In maggio i Vandali, in numero di ottantamila (compresi donne e bambini), sotto la guida di Genserico, oltrepassano lo stretto di ma­re (Gibilterra) e sbarcano in Mauritania. La situazione africana, durante questo mese, si può spiegare così: tra il governo imperiale e Bonifacio sono in corso trattative per ag­giustare il grave contrasto politico, mentre sul piano sociale e del controllo militare del territorio si apre un’altra grave falla con l’i­nizio della ribellione dei Mauri. Infatti gli in­vasori dalla Mauretania Cesariana avanzano verso est. Genserico non trova quasi resi­stenza, anzi guadagna il favore di popoli che vedono nei Vandali i liberatori dal dispotismo romano (motivi religiosi e sociali). La tradi­zione dei circoncellioni donatisti (l’odio con­tro i proprietari terrieri romani) e le vec­chie e mai sopite divisioni religiose si sal­dano con l’arianesimo degli invasori.

 

 

- In Britannia arriva il vescovo di Autessio­durum, Germano, in qualità di inviato di Ae­zio per cercare di contenere gli effetti dello sbarco dei Sassoni di Hengist e della sanci­ta alleanza con le forze del re indipendenti­sta Vortigern. Il viaggio di Germano è orga­nizzato soprattutto dalla Chiesa ma diventa anche politico dato il profilo del protagoni­sta (Germano aveva governato il territorio denominato Tractus Armoricanus in Gallia). Germano prende contatti con i capi dei lea­listi e porta avanti la lotta su due fronti: quello religioso contro I’eresia pelagiana e quello militare contro il contingente inva­sore dei Sassoni (vittoria dell’Alleluia).

 

 

 

 

430

Bonifacio ed Onorio devono riallearsi ma è troppo tardi e si riuscirà solo al rallentare la marcia del popolo vandalo ...

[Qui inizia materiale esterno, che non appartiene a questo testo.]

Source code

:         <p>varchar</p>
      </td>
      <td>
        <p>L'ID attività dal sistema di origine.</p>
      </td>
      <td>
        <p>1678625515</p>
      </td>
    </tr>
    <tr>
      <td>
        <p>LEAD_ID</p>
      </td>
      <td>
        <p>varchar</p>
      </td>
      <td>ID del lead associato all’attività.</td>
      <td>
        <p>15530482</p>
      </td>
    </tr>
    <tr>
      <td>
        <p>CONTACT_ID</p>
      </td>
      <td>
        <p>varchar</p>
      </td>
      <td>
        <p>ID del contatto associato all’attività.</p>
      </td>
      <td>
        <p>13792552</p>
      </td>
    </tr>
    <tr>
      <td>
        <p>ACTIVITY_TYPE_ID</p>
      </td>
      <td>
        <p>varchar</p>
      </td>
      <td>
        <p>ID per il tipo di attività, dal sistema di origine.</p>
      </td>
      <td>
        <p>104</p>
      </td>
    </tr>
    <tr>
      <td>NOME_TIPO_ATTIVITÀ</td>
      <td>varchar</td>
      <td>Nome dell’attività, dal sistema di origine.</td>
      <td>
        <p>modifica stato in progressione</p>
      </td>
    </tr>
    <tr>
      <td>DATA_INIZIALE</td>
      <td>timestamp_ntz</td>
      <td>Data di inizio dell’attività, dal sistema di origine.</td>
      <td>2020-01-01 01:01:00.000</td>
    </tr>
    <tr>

Bonifacio e il suo ex nemico Sigisvulto, in Africa, si sforzano di trovare una strategia comune di contenimento dell’invasione van­dalica. Le forze romane unite si scontrano con gli invasori, una prima volta in campo aperto ma, sconfitte, devono ritirarsi entro le mura di Ippona. In questa città, al terzo mese di assedio, il 28 agosto muore il ve­scovo Agostino.

 

In Gallia la tregua con i Visigoti viene in­franta da Anaolso che si spinge con i suoi uo­mini sino ad Areiate (Arles). Aezio intervie­ne prontamente sconfiggendo il contingen­te visigoto. Ma questi continui successi di Aezio strappati con tenacia sul campo di battaglia, resi ancor più indigesti dall’am­mirazione dei soldati per il loro ormai miti­co comandante, sconvolgono i rapporti di forza tra le fazioni di corte e nell’apparato dello stato.

 

 

Felice ormai ritiene Aezio trop­po potente e, in questo giudizio si trova in perfetto accordo con Galla Placidia. Il com­plotto di stato è l’unica soluzione. Per poter eliminare alla radice il problema bisogna, è convinzione di Felice e Galla, uccidere Aezio.

 

Ma Aezio ha i suoi amici che lo avvertono e, con decisione, gioca le sue carte nella stes­sa Ravenna, cuore del complotto. In maggio provoca un tumulto militare nella città e Fe­lice, durante i disordini, viene massacrato as­sieme a tutti i suoi consiglieri sulla scalina­ta della basilica Ursiana. A Galla Placidia non resta che chiedere aiuto a Bonifacio il quale però è impossibilitato a fare alcunché per la precaria situazione venutasi a creare in Africa, invasa dai Vandali. Dopo la scon­fitta di Bonifacio in battaglia contro i Vandali, Galla interpella Teodosio Il a Costantinopo­li, per tentare di fermare l’invasione.

 

- Prefetto delle Gallie è Auxiliaris.

- In Gallia Arelate (Arles) diventa con il ve­scovo Ilario la sede episcopale più presti­giosa della regione.